New cyberterror threatens AF
The Air Force should slow its modernization plans and rethink its connections to the Internet if it wants to fight off a revolutionary, yet undeveloped, form of cyberterrorism, according to a recently released Rand Corp. report. Terrorist groups are relying increasingly on advanced communications a
The Air Force should slow its modernization plans and rethink its connections to the Internet if it wants to fight off a revolutionary, yet undeveloped, form of cyberterrorism, according to a recently released Rand Corp. report.
Terrorist groups are relying increasingly on advanced communications and network technologies to revolutionize the way they organize and carry out attacks, according to the report, "The New Terrorism." It concludes that terrorist groups will organize into globally dispersed groups connected by the Internet rather than into stand-alone organizations as they are organized now. Rand also concludes that these groups will use new tactics to carry out cyberattacks.
According to the report, which was the result of a year-long proj-ect sponsored by the Air Force's deputy chief of staff for air and space operations, these developments indicate the emergence of a new form of terrorism known as "netwar." According to the report, netwar is quickly changing the way terrorist groups operate and communicate, so it requires government agencies to develop new defensive strategies.
"The rise of networks is likely to reshape terrorism in the Information Age and lead to the adoption of netwar - a kind of Information Age conflict that will be waged principally by nonstate actors," according to the report. "There is a new generation of radicals and activists who are just beginning to create Information Age ideologies. New kinds of actors, such as anarchistic and nihilistic leagues of computer-hacking 'cyboteurs,' may also partake of netwar."
According to the report, one of the best ways to avoid the new cyberterror would be to slow down the pace of modernization. The report concludes that modernization and increased systems integration, particularly in the Air Force, might "undermine the security and safety" of the current information infrastructure.
Netwar relies less on hierarchical command and control organizations and more on dispersed Information Age network designs, according to the report. The report predicts that cyberterrorists will put more effort into building "arrays of transnationally internetted groups" than into developing stand-alone organizations. Terrorist groups "are likely to consist of dispersed groups who communicate, coordinate and conduct their campaigns in an internetted manner without a precise central command," the report concludes.
Middle Eastern terrorist groups, in particular, rely on IT to help carry out attacks and also to help coordinate and support their activities and perception-management campaigns, according to the report. For example, Arab Afghans and the Islamic militant group Hamas have adopted IT as a means to communicate without being detected by counterterrorist officials, according to the report. "Hamas has realized that information can be passed securely over the Internet because it is next to impossible for counterterrorism intelligence to monitor...the flow and content of Internet traffic," according to the report.
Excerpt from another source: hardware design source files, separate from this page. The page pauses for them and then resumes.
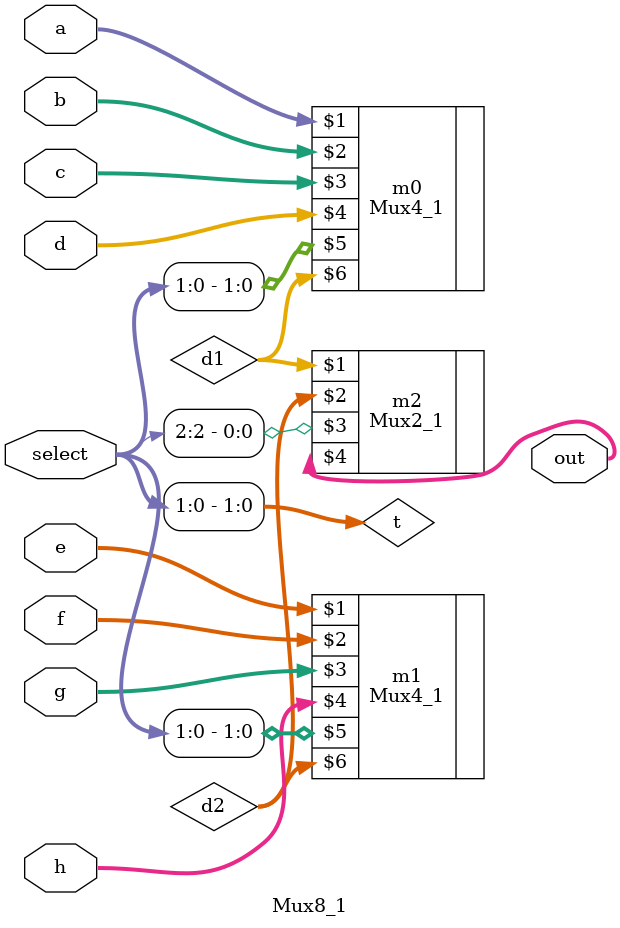
<source format=v>
`timescale 1ns / 1ps
module Mux8_1(input wire[31:0] a,input wire [31:0] b,input wire[31:0] c,input wire [31:0] d,
input wire [31:0] e,input wire [31:0] f,input wire [31:0] g,input wire [31:0] h,
input wire [2:0] select,output wire [31:0] out
    );
wire [31:0] d0,d1,d2,d3;
wire [1:0] t;
assign t[0] = select[0];
assign t[1] = select[1];
Mux4_1 m0(a,b,c,d,t,d1);
Mux4_1 m1(e,f,g,h,t,d2);
Mux2_1 m2(d1,d2,select[2],out);

endmodule

</source>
This Information Age focus, although not new, seems to be well-suited to small, nonstate terrorist groups, according to a study by Tim Bass, who will present a paper on intrusion detection this month at the IRIS National Symposium on Sensor and Data Fusion, sponsored by Johns Hopkins University's Applied Physics Laboratory. In his paper, Bass, president and chief executive officer of security consulting firm The Silk Road Group, writes, "Adversaries in asymmetrical conflicts are at an advantage in cyberspace because no one dominates, and those in power and authority have only primitive situational knowledge."
The Rand report also predicts that cyberterrorists will use new tactics, such as "swarming," to conduct cyberattacks. Swarming occurs when members of a terrorist group, spread over great distances, electronically converge on a target from multiple directions, coalescing rapidly and stealthily to carry out an attack. This cyberattack is different from the traditional form of attacking in waves, which seeks to deliver a knockout blow from a single direction on the Internet.
Speaking last week at the FedWeb 99 conference in Bethesda, Md., Alan Paller, director of research for the Sans Institute, called the hesitancy of agencies to share information on successful intrusions into government networks "the worst problem facing government agencies."
Agencies don't want to become a security failure example, Paller said, which leads to a lack of communication about what can be done to bolster security.